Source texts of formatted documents
* * * * * * * * *

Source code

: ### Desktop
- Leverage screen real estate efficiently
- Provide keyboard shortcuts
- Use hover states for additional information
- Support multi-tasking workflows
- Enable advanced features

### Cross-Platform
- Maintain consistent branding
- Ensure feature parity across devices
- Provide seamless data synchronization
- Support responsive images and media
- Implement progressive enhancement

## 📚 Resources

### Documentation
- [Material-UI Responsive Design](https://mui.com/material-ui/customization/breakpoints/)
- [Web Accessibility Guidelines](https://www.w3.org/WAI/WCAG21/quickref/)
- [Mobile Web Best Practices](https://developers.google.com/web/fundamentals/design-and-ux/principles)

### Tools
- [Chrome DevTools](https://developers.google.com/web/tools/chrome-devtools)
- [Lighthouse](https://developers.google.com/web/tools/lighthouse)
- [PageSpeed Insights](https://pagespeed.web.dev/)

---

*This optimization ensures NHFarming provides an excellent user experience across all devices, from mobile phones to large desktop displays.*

* * * * * * * * *

WHAT YOU NEED TO DO: The answer should consist of the lines from the first line of the entries through the line with "- Maintain consistent branding", copied exactly.

RESULT:
Source code

: ### Desktop
- Leverage screen real estate efficiently
- Provide keyboard shortcuts
- Use hover states for additional information
- Support multi-tasking workflows
- Enable advanced features

### Cross-Platform
- Maintain consistent branding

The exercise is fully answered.